Your instructions: Beginning with the line that contains "### [2010-05-7](/news/2010/05/7/index.md)", transcribe every line through the end of the entries exactly as written, and reproduce nothing else.

Raw data:

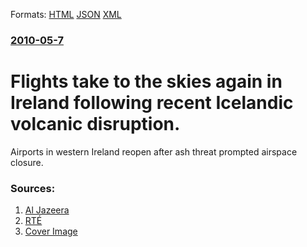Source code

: 
Formats: [HTML](/news/2010/05/7/flights-take-to-the-skies-again-in-ireland-following-recent-icelandic-volcanic-disruption.html)  [JSON](/news/2010/05/7/flights-take-to-the-skies-again-in-ireland-following-recent-icelandic-volcanic-disruption.json)  [XML](/news/2010/05/7/flights-take-to-the-skies-again-in-ireland-following-recent-icelandic-volcanic-disruption.xml)  

### [2010-05-7](/news/2010/05/7/index.md)

##### 
# Flights take to the skies again in Ireland following recent Icelandic volcanic disruption. 

Airports in western Ireland reopen after ash threat prompted airspace closure.


### Sources:

1. [Al Jazeera](http://english.aljazeera.net/news/europe/2010/05/20105713393580785.html)
2. [RTÉ](http://www.rte.ie/news/2010/0507/travel.html)
2. [Cover Image](http://www.aljazeera.com)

Solution below:
### [2010-05-7](/news/2010/05/7/index.md)

##### 
# Flights take to the skies again in Ireland following recent Icelandic volcanic disruption. 

Airports in western Ireland reopen after ash threat prompted airspace closure.


### Sources:

1. [Al Jazeera](http://english.aljazeera.net/news/europe/2010/05/20105713393580785.html)
2. [RTÉ](http://www.rte.ie/news/2010/0507/travel.html)
2. [Cover Image](http://www.aljazeera.com)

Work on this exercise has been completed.